Understanding coral skeletal structures could also inform the development of skeletal structure replacements for humans, says Nina Orlovskaya, associate professor in the Department of Mechanical and Aerospace Engineering at UCF. “Our results are of great importance for the development of new and superior biostructures, which can be used as bone graft substitutes,” Orlovskaya said. “The structures of the coral skeleton could be either chemically converted or 3D printed in biocompatible calcium phosphate ceramics that could one day be directly used to regenerate bones in humans.”
In addition to the compression tests, the researchers analyzed the mechanical properties and the spectral and fluidic behavior. The spectral analysis used Raman microscopy, which allowed researchers to map the effects of compression at the microscopic level in the coral skeleton.
Analysis of the fluidic behavior revealed that the eddies formed around the coral colony helped it capture food and transport respiratory gases and wastes.
The coral skeletons studied came from the coral nursery at Nova Southeastern University, about a mile off the coast of Fort.
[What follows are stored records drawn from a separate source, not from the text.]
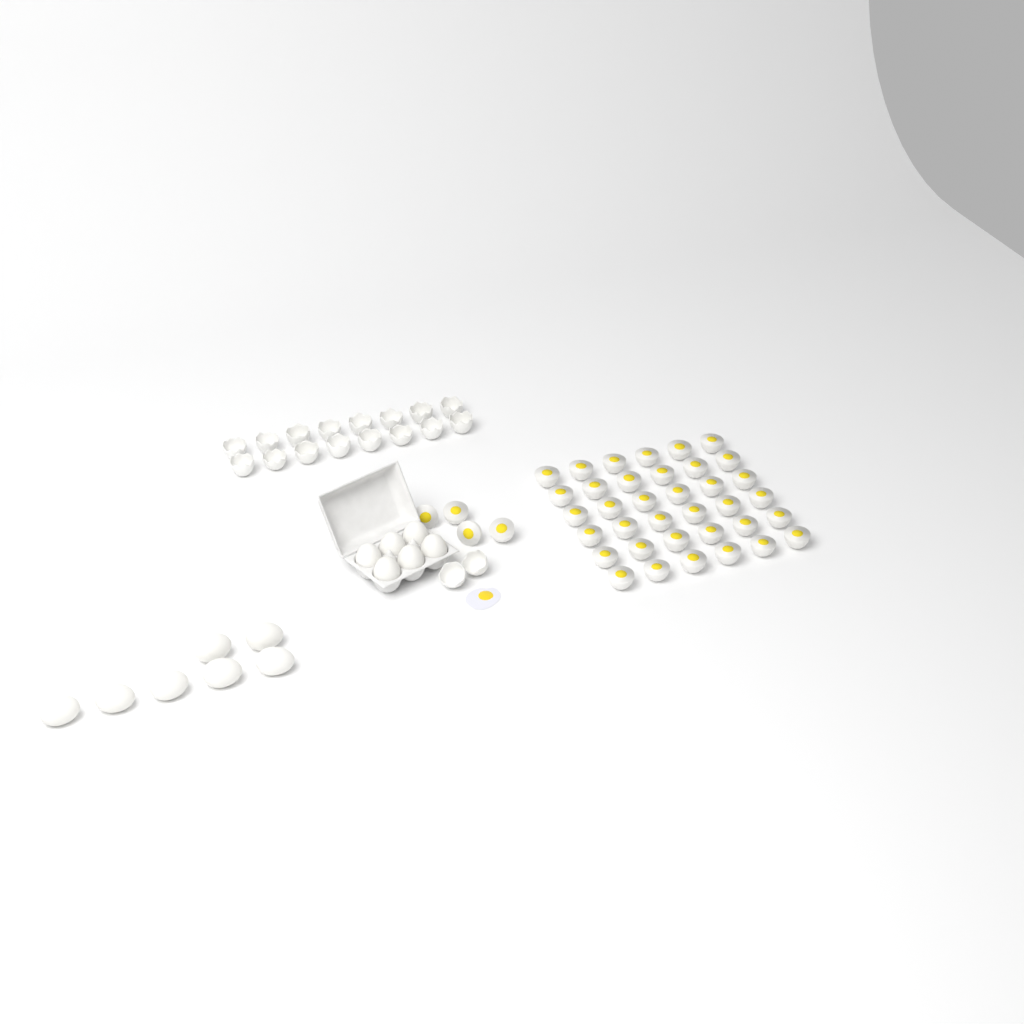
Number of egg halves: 40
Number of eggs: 13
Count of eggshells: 18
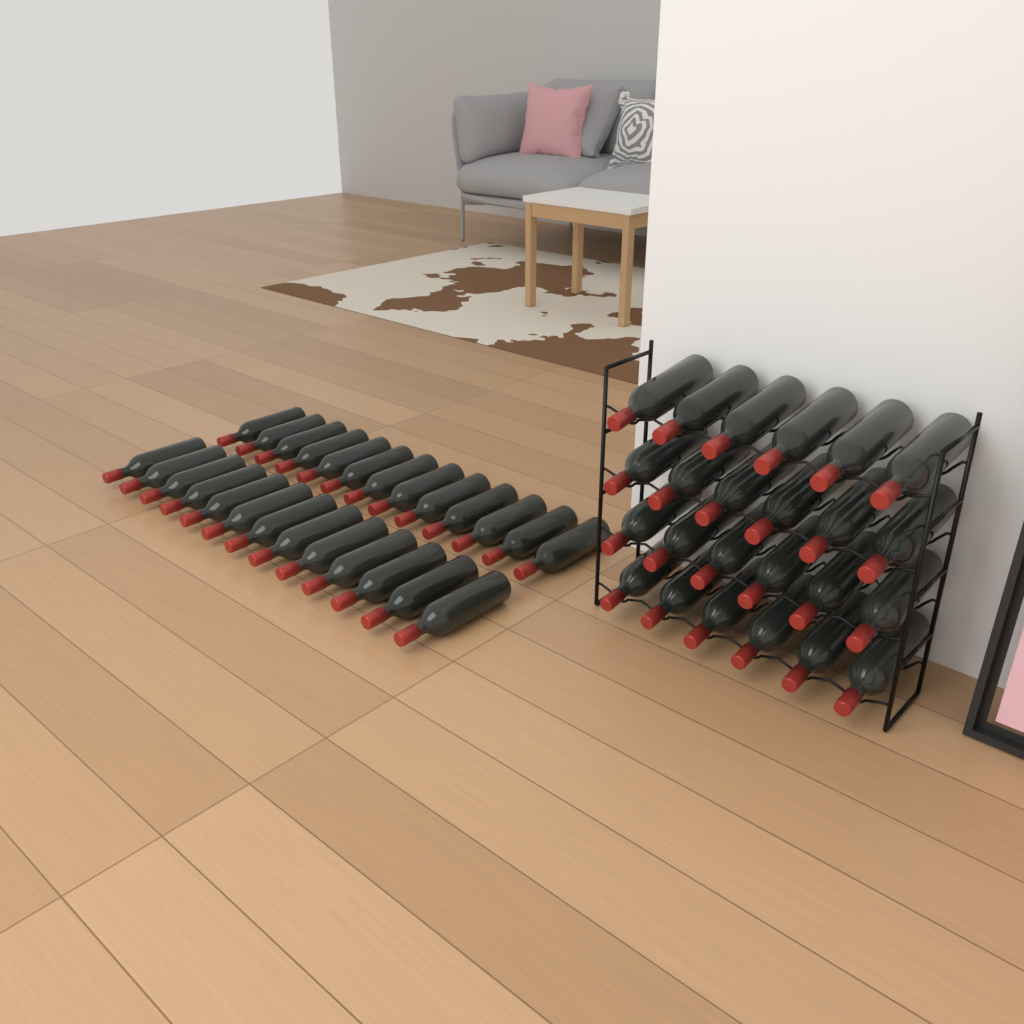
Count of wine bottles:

Lauderdale, near Broward County, Florida. The corals were dead and came from colonies that failed or broke off in a storm.
The co-authors of the study also included Alejandro Carrasco-Pena, a graduate of UCF’s mechanical engineering doctoral program; Bridget Masa, a graduate of UCF’s Bachelor of Mechanical Engineering program; Zachary Shepard, graduate of UCF’s Bachelor of Mechanical Engineering program; Tyler Scofield, graduate of UCF’s master’s and bachelor’s degree program in mechanical engineering; Samik Bhattacharya, Assistant Professor in the Mechanical and Aerospace Engineering Department at UCF; Boyce E. Collins, mechanical and chemical engineering scientist at North Carolina A&T State University; Sergey N. Yarmolenko, senior researcher at North Carolina A&T State University; Jagannathan Sankar, Distinguished University Professor at North Carolina A&T State University; Ghatu Subhash, Ebaugh professor in the Department of Mechanical and Aerospace Engineering at the University of Florida; and David S. Gilliam, associate professor at Nova Southeastern University.
The research was funded in part by the National Science Foundation and the US Environmental Protection Agency.
Orlovskaya received her doctorate in materials science from the Institute of Materials Science Problems of the Ukrainian National Academy of Sciences in Kiev. She joined UCF in 2006.
Fauth received his doctorate in zoology from Duke University and joined UCF in 2003.